If you get this step right, you’ll be able to enter their world, understand their unique problems, and present your core message, solution, mindset shift, or framework in a way that lands with them.
If you don’t start with this solid foundation, you might find that your speech doesn’t produce the results you hoped it would. You see, no matter how fantastic your ideas are, if you don’t connect them to your specific audience, they likely won’t change the way they feel, think, and act.
But truly knowing your audience is just the beginning. It’s equally important to know the role in which you’re casting your audience.
In the most recent article in this series on Playing Actions, you learned how to cast yourself in a particular role onstage to craft a powerful and unique experience for your audience. But there’s another side to role playing speakers often overlook.
The Playing Actions Shortcut
Your desired audience may be tech entrepreneurs, young mothers, mission-driven leaders, CFOs, or small business owners. Regardless of who your target audience is, casting your audience can help you deliver a more confident and emotionally rich performance.

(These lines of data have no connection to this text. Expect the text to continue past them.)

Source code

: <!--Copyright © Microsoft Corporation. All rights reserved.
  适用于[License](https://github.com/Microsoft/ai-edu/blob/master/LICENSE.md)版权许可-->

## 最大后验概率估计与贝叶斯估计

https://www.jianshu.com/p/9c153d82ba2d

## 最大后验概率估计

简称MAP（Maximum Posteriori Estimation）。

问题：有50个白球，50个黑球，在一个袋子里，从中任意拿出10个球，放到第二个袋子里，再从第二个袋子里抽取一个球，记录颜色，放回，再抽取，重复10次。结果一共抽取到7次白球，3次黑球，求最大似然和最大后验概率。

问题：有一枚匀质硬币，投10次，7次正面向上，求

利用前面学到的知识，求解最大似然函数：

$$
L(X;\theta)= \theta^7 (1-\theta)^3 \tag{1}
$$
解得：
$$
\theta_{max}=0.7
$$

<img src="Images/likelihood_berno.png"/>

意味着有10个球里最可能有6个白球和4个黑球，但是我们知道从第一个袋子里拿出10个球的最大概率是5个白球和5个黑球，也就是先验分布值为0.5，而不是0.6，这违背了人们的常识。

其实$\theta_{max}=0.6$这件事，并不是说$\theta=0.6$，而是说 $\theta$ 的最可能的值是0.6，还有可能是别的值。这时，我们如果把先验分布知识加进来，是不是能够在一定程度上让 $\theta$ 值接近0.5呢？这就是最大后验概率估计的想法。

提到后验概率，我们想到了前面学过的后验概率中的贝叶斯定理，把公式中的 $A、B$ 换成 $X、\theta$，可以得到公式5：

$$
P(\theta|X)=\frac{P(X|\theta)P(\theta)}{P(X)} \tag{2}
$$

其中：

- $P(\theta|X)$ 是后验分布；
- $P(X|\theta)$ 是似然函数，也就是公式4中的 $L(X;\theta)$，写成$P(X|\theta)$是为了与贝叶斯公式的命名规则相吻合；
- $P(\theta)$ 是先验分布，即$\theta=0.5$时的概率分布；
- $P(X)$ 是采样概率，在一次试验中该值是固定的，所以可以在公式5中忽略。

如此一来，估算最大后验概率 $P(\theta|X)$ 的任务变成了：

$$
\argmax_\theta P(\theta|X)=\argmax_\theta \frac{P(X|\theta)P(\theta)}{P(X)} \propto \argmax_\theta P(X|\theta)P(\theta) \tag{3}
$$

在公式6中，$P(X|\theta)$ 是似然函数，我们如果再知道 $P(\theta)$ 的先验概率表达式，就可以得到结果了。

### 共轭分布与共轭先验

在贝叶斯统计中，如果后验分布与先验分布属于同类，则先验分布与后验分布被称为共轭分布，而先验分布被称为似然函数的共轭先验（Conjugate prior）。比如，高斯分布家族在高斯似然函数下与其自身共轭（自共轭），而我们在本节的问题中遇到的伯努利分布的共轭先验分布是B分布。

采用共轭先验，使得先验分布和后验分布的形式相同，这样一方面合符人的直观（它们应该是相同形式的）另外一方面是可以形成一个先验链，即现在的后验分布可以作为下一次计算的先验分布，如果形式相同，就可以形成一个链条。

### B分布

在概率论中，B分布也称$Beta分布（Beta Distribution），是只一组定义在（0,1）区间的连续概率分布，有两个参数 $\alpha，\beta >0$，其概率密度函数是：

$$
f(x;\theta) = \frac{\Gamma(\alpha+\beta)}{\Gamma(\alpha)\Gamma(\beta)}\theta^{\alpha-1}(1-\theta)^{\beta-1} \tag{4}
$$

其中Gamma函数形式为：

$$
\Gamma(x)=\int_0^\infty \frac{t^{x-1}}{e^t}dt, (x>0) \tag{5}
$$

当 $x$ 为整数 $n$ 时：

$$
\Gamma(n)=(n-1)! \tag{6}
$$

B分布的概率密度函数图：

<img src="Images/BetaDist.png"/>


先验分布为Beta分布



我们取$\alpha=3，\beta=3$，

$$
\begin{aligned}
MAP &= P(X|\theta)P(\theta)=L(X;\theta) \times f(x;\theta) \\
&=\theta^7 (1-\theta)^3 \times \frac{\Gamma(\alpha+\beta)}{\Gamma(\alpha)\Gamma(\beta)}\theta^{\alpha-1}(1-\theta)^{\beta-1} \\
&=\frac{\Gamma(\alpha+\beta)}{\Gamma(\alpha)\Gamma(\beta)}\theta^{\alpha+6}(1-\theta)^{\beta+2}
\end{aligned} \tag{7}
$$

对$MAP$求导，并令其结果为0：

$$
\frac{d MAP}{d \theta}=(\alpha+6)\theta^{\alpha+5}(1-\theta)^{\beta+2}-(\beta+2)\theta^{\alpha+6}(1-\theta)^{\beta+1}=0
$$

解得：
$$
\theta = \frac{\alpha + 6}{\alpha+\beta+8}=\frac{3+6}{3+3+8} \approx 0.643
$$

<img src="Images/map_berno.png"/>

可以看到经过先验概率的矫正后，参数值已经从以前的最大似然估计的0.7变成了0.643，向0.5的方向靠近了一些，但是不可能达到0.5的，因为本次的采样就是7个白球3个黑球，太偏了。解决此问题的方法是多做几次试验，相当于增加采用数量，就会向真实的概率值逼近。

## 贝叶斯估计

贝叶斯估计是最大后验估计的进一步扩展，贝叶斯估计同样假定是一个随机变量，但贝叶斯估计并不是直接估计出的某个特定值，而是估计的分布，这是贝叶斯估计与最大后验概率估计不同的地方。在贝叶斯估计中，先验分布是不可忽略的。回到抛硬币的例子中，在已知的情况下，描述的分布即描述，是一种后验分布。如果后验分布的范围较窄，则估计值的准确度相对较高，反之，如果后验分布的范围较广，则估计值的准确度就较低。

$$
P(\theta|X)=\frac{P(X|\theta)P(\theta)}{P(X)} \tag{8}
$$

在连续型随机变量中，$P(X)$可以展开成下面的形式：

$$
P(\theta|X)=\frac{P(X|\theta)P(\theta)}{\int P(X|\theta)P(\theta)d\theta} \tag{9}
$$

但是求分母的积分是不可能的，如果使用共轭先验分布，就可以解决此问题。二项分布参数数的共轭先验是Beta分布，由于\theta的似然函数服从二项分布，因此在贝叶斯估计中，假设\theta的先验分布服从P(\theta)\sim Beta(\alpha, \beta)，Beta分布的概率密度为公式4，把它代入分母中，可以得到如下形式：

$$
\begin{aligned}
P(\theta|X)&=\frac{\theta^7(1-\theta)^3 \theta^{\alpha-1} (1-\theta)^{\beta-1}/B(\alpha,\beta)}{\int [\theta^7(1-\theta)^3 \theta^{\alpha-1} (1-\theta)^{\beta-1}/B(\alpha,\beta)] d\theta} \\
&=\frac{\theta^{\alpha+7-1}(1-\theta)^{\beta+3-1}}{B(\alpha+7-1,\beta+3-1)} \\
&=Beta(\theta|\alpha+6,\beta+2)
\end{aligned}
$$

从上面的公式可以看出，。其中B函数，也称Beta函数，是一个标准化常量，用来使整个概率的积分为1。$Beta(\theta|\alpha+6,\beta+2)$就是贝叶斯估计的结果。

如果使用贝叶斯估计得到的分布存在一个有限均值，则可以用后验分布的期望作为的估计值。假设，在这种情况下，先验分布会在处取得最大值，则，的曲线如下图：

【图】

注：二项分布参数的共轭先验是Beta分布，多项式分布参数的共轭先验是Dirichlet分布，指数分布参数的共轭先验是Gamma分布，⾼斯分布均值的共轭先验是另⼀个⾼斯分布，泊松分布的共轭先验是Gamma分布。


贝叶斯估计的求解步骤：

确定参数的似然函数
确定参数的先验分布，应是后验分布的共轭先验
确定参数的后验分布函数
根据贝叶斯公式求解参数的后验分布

Casting your audience simply means deciding who your imagined audience is and the relationship you have with them. Just as you can play roles like mentor, authority, spiritual guide, or sentinel, you can also decide what roles your audience will play.

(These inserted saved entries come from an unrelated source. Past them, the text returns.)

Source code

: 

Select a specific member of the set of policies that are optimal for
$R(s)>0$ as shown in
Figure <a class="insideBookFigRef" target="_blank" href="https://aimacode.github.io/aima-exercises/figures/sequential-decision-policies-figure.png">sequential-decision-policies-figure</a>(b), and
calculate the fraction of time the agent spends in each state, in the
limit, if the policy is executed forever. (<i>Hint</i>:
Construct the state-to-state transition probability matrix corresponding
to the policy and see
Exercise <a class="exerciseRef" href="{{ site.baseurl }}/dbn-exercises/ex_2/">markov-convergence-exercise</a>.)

Perhaps you’ll choose to see your audience as a group of your closest friends, or a classroom of students who are anxious to learn, or a football team heading into the fourth quarter of the Super Bowl. The role you assign your audience will evoke different behaviors in you, the speaker, and different emotional responses in your audience.
Casting your audience will bring out natural performances and powerful contrast that affect how the audience feels about the ideas being taught. In essence, it’s a shortcut to Playing Actions and making your audience feel certain emotions.
Just think about it: naturally, your behaviors—how you carry yourself, your tone, and the energy you give off—vary depending on whom you interact with. If you’re talking with your sibling, you’ll act much differently than if you were engaging with a stranger—or a celebrity, or your partner, or your boss, or your parents.
This Subconscious Mistake Can Sabotage Your Speech
This nuanced aspect of role-playing is something that few speakers consider, yet it often catches up with them when they least expect it. You see, if you don’t cast your audience ahead of time, you’ll probably subconsciously cast them as your judge and jury.
This unfortunate mistake amplifies stage fright, decreases your confidence, and can interfere with the message you’re trying to deliver.
Instead of walking onstage and focusing on helping your audience, you’ll likely try to prove yourself, impress, and be “good enough.” You’ll subconsciously see your audience as people who will decide if you ever get another speaking gig in your entire life—likely provoking actions that stem from anxiety, fear, or worry.
Instead, imagine how different your performance would be if you saw your audience as people who need your help and who have asked to be mentored by you. That casting of your audience will bring out an entirely different set of behaviors—probably much more beneficial to you and your audience.